Engagement is one of the main metrics with which LinkedIn determines whether to show your content to users outside your direct network. If people you are connected with are liking or commenting on your posts, then that tells the algorithm that your content is interesting and so it shows it in more people’s feeds, and if they also engage with your content then you can quickly get thousands of views and that means thousands of new potential leads. Here are some ways you can improve engagement:

1. Share as a person instead of a company

People are more likely to engage with content shared by another human being than via a company as the content is generally written form a more personal perspective and does not feel like it has been spun through the whole PR team by the time it is published. Going personal instead of corporate when sharing content can see engagement rates improve by up to 16 per cent according to some sources.

2. Find like-minded people

As LinkedIn uses engagement as a metric to find which posts it should show to more people, one way people try to et their posts noticed is to work in groups or “pods” where people work together and comment and like on each others’ posts to push engagement. These groups have been around as long as social media has used algorithms and they work to varying effects. Those that try and game the system too much may get discovered, but on a small scale working together in small groups can have a significant impact. If your posts without a pod get just a couple of likes and one comment, but with a pod get10 likes and 8 comments then LinekdIn will see that as a more engaging post and should increase the distribution of your post, but as ever caveat emptor.

3. Repost, repost, repost

Other social networks don’t always respond well to reposting the same content, but the freshness metric on LinkedIn’s Pulse algorithm means that the only way to get more people to see your content after a certain amount of time (generally a few hours) is to re-share it multiple times.

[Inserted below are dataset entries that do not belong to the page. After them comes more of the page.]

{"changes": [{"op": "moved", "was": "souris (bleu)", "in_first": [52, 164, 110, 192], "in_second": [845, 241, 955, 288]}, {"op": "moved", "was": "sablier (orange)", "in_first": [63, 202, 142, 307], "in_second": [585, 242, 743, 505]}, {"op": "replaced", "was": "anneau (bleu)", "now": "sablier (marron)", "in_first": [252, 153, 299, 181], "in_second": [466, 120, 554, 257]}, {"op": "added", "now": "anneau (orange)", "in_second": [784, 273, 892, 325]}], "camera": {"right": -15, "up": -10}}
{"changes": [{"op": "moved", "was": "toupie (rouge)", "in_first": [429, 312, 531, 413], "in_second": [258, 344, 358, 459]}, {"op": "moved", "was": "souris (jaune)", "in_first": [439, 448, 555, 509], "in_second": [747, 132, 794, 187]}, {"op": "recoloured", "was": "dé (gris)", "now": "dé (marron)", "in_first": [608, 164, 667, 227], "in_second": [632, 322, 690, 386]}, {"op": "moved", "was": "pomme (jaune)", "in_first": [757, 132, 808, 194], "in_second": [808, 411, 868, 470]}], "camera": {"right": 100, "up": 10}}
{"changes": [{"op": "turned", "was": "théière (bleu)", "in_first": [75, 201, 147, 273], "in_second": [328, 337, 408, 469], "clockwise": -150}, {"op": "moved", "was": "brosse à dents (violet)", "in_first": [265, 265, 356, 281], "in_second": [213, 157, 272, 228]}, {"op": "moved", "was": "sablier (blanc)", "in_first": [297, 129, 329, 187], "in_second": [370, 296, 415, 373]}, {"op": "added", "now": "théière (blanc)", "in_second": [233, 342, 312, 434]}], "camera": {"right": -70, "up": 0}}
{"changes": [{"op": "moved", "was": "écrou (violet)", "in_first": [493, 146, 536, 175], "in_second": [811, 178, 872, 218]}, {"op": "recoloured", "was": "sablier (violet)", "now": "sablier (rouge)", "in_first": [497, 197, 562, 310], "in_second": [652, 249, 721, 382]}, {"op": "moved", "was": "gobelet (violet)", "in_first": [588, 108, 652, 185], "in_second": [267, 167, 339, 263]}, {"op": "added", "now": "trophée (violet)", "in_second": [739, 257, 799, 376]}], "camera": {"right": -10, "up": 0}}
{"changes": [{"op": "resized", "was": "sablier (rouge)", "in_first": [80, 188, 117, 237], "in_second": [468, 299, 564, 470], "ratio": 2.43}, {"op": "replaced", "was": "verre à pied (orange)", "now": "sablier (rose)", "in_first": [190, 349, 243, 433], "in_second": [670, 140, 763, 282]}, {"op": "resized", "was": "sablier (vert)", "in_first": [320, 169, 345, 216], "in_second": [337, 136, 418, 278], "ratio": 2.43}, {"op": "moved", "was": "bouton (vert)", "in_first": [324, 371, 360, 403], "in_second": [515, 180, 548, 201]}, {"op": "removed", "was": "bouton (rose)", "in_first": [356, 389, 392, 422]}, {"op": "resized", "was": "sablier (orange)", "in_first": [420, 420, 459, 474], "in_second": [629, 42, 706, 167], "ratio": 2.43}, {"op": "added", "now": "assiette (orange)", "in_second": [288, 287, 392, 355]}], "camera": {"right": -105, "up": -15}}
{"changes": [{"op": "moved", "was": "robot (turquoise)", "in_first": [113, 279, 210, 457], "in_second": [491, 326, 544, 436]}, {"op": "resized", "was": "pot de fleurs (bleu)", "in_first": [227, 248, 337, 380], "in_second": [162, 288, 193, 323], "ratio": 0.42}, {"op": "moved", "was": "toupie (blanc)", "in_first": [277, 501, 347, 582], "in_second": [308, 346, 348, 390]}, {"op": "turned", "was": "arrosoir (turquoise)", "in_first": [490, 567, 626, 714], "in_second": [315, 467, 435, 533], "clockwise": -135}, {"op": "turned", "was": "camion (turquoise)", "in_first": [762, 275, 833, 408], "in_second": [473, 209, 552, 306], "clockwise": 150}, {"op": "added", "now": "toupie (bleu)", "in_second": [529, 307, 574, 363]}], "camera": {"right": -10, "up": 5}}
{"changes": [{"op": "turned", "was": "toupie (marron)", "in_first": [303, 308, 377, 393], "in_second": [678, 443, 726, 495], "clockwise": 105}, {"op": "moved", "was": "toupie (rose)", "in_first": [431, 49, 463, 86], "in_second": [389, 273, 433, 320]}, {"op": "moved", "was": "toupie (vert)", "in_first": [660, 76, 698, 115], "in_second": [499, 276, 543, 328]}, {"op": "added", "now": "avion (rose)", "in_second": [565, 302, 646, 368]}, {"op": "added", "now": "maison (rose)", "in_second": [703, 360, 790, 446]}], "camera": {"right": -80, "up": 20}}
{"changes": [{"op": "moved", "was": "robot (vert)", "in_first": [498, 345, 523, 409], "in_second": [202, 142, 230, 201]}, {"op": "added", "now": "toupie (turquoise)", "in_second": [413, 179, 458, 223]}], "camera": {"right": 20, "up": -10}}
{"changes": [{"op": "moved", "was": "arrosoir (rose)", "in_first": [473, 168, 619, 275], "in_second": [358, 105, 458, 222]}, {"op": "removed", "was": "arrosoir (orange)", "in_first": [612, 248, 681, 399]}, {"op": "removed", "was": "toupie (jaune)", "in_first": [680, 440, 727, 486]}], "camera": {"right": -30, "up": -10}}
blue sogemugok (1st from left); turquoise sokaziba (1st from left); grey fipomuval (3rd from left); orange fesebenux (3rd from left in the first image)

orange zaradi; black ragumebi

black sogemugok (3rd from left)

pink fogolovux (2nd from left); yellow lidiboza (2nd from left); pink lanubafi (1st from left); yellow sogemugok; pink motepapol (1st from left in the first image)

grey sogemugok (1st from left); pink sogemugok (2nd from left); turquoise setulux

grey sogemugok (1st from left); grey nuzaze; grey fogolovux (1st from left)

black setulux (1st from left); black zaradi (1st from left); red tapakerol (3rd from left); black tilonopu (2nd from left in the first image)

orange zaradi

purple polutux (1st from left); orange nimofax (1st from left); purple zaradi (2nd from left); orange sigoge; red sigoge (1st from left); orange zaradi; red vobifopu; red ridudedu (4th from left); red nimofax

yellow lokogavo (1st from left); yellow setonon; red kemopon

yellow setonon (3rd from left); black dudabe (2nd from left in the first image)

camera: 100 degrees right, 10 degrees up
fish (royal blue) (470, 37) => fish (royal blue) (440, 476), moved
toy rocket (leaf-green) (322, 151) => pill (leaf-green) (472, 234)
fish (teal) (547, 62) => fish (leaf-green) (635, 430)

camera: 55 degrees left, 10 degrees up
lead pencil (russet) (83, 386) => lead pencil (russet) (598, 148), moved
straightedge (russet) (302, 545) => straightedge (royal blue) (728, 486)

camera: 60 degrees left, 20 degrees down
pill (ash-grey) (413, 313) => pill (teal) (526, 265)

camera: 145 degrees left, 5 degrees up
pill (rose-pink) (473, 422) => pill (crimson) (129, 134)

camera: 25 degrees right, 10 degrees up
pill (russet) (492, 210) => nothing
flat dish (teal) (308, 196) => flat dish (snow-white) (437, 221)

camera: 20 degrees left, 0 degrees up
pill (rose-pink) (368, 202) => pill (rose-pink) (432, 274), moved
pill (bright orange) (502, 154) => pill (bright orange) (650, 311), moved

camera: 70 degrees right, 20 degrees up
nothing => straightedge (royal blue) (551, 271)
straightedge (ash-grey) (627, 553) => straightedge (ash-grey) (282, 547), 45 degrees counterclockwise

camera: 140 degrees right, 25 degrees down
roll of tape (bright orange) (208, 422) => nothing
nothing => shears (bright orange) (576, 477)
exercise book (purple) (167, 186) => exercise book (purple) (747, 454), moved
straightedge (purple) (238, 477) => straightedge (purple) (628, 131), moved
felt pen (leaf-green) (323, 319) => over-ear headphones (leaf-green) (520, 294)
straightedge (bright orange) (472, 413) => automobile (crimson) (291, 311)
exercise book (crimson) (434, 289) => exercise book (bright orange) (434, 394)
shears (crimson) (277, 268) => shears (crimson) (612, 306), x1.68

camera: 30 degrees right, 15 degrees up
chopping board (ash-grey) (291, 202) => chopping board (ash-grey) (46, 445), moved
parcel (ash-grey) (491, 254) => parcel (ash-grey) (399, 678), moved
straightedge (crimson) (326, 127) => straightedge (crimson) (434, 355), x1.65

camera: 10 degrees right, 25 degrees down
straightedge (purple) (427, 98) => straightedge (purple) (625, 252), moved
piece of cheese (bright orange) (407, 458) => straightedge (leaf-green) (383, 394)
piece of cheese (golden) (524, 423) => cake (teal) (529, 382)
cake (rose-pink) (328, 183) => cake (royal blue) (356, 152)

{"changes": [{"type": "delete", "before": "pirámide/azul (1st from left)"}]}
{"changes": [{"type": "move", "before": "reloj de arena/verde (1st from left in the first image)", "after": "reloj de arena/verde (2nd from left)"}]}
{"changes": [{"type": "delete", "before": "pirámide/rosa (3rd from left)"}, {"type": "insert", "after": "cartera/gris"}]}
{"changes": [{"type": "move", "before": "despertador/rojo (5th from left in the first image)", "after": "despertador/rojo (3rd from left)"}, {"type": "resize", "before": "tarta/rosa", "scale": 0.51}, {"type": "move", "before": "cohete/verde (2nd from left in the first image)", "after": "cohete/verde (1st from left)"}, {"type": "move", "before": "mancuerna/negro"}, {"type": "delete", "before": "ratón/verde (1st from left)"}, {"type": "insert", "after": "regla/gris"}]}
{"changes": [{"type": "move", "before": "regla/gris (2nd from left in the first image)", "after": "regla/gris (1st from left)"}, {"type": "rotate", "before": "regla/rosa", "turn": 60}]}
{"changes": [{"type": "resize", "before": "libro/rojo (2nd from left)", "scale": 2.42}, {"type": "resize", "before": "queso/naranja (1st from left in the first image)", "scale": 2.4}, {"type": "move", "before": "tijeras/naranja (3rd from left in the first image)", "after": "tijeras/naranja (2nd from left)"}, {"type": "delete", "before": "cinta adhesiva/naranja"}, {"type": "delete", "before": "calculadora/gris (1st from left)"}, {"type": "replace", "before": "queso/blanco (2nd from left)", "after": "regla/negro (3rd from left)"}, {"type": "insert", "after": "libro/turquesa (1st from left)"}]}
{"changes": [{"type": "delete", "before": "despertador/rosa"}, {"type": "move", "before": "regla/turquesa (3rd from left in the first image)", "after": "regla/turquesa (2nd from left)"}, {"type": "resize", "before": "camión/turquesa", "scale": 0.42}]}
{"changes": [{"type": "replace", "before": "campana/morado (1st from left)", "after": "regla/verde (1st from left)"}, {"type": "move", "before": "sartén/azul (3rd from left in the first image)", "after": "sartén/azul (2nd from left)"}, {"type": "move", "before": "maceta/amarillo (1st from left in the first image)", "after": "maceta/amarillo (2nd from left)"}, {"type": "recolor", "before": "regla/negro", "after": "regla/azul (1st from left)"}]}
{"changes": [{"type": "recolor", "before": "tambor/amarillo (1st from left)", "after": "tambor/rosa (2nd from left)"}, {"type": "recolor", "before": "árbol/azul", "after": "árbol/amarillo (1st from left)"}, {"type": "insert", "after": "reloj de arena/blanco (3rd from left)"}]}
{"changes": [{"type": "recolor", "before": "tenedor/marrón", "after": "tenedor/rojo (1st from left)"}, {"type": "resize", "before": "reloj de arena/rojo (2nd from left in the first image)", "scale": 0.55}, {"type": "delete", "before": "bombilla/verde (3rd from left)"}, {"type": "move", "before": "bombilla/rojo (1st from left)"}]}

Virgin Group CEO Richard Branson is particularly good at this, sharing the same article up to three times in the same day with different intro text to make sure that he has appealed to everyone who may be interested in the content.

4. Schedule your content and automate reposts

Not all automation is useful, as you want real engagement with your content, but there are various parts of content marketing that you can automate to save you time that you can then focus on writing and improving your other content. Schedule your posts in advance to make sure that you can regularly post new content at a time of day when your target market is most likely to be browsing LinkedIn. If you are targeting US-based business people, then it makes sense to publish during their work day rather than at 9am GMT when you have finished the piece. You can schedule content with any number of social media tools these days from Buffer to HootSuite and everything in-between.